Economic Data: Core consumer price index (CPI) is reported lower than expected and is at the low of this year. The cooldown is mainly driven by the drop in rent prices. Core producer price index (PPI) dropped as well. The data indicated a cooldown in both inflation and the economy, which is a sign for the Fed to be less aggressive on the rate hike.
CMBS: A recent default of a large portfolio in the Sun Belt region has increased the concerns in commercial mortgage-backed security (CMBS). Office properties are considered the main driver of credit risks in the commercial real estate market. More risks are suggested to add in AA tranches.
China Property: The property sector in China is recovering but in an unusual way. Secondary market outperformed the primary market substantially, indicating that buyers are cautious about the pre-sold uncomplete properties. Default risks in China property HY bonds remain high as the liquidity condition of the developers is still under pressure.
*Data as of market close. 5-day change ending on Friday.
VIEW FROM THE STREET
Goldman Sachs: Dividend stocks are expected to outperform growth stocks as economic growth slows. Historically, investors avoided investing in companies that make large capital investments (i.e. CapEx, R&D) during economic downturns. However, the effects have lagged, mainly attributed to the outperformance of mega-cap growth stocks.
Blackrock: We underweight Developed Market (DM) equities as they are not pricing the recession as we see ahead. The current recession is different from past recessions as rate cuts are not expected to happen in the near future to support risky assets like equities. In addition, corporate earnings expectations do not reflect even a modest recession.
Goldman Sachs: Short-dated bank bonds are recommended as the liquidity conditions are showing improvements. Price impact coefficient of short-dated treasury has dropped and bid-ask spreads of short-dated corporate bonds have narrowed, indicating the market depth for short-dated bonds has been improving.

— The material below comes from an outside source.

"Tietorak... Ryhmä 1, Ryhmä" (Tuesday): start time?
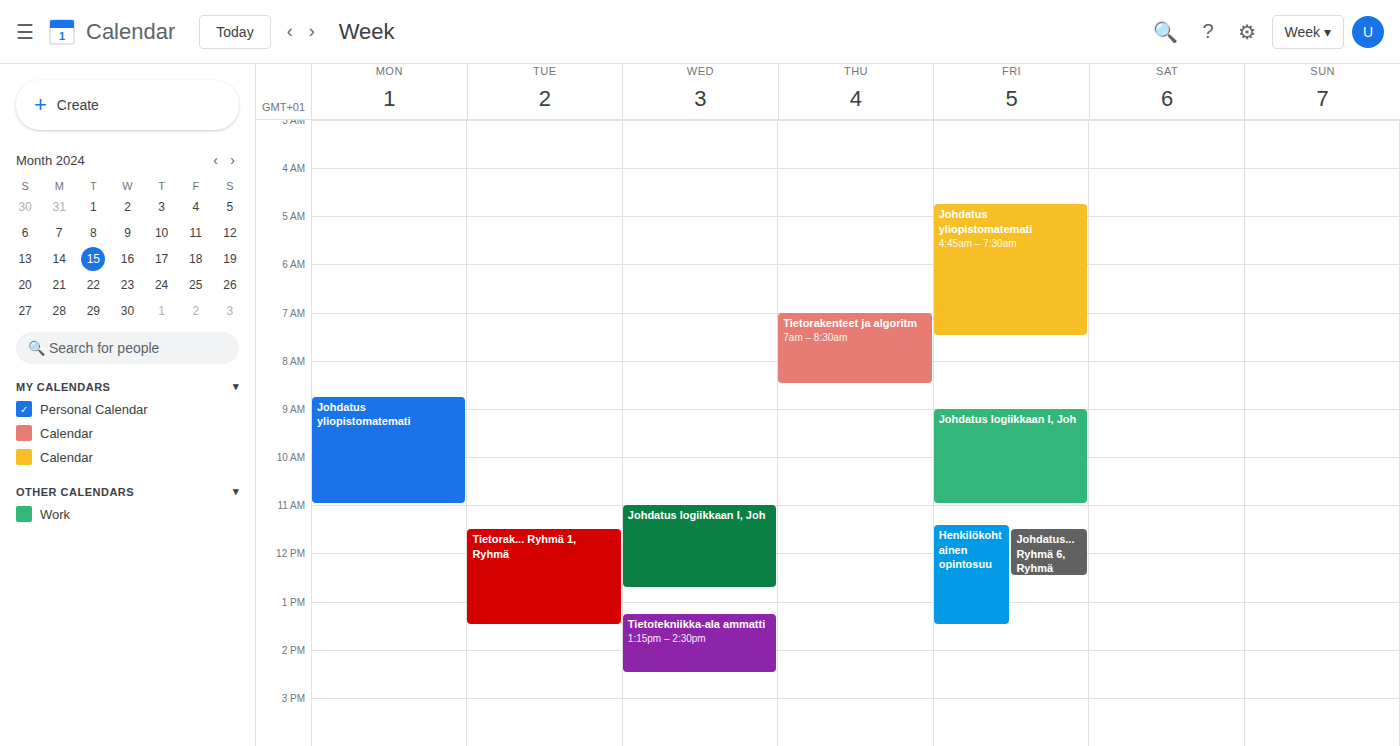
11:30 AMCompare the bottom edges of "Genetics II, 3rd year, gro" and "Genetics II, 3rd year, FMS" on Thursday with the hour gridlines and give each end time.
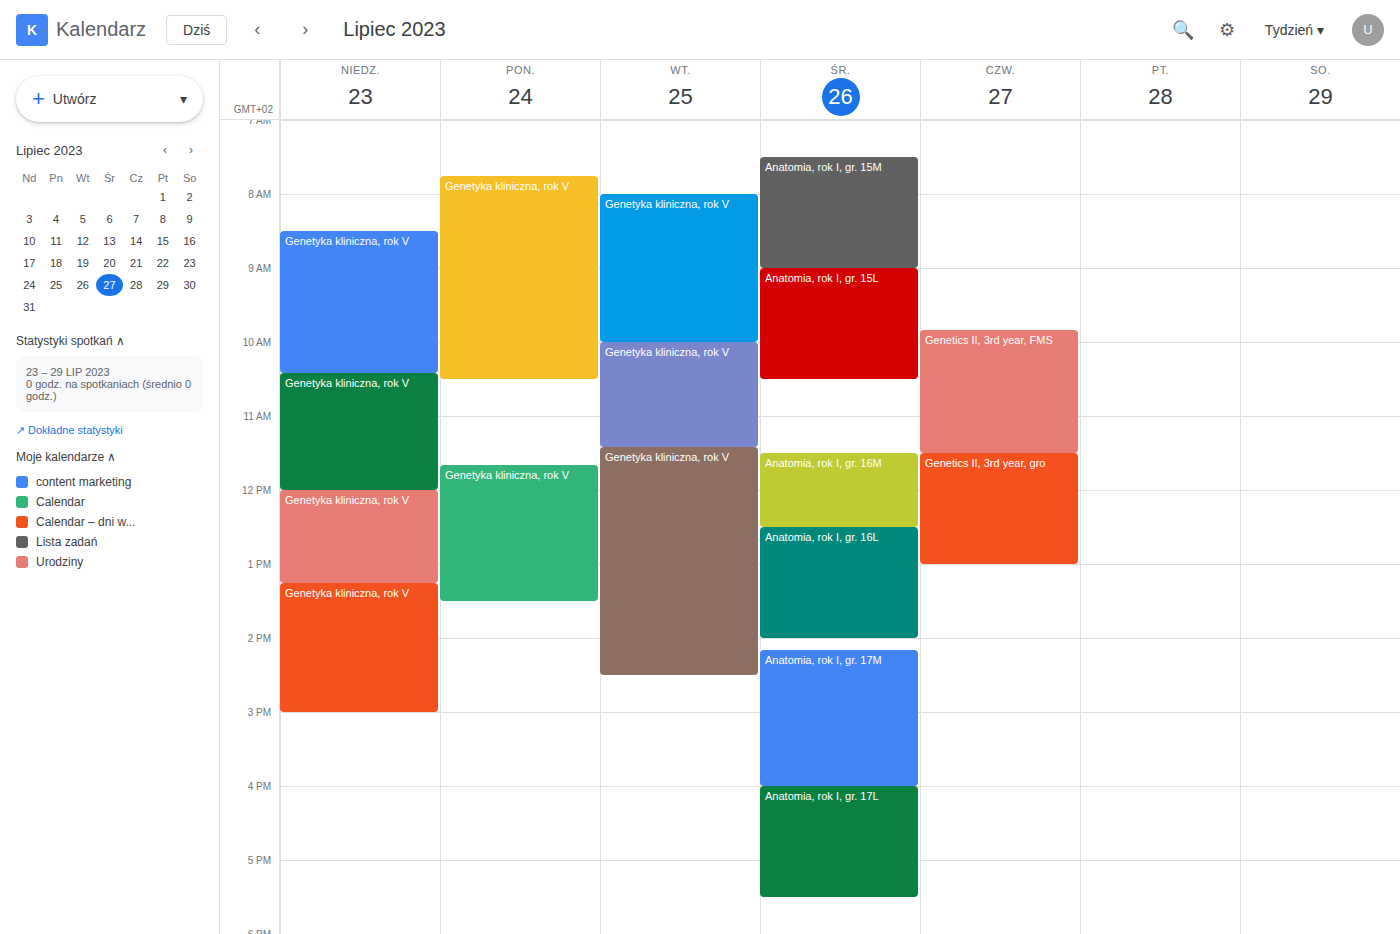
"Genetics II, 3rd year, gro": 1:00 PM, exactly on the 1 PM line. "Genetics II, 3rd year, FMS": 11:30 AM, halfway between the 11 AM and 12 PM lines.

Blackrock: Inflation-linked debts are more attractive since March’s crisis. It is time to take advantage when the market is pricing lower inflation, while we see structural trends supporting higher inflation.
Goldman Sachs: Market has been focusing on the recession risks after the bank failure in March. However, there is still no sign of recession after a month. By looking at the high-frequency activity data, consumer services remain resilient and there is limited impact on layoffs. With the declining risk of the outright banking crisis, the uncertainty of economic growth is reduced.
UBS: Although the inflation is cooling, it is still sticky and well above the Fed’s target. May could be the final hike of the cycle if the inflation and job market continues to cool down. If the Fed pauses hike after May and inflation stays above 2% of its target, it is possible for Fed to hike the rate again to bring down inflation.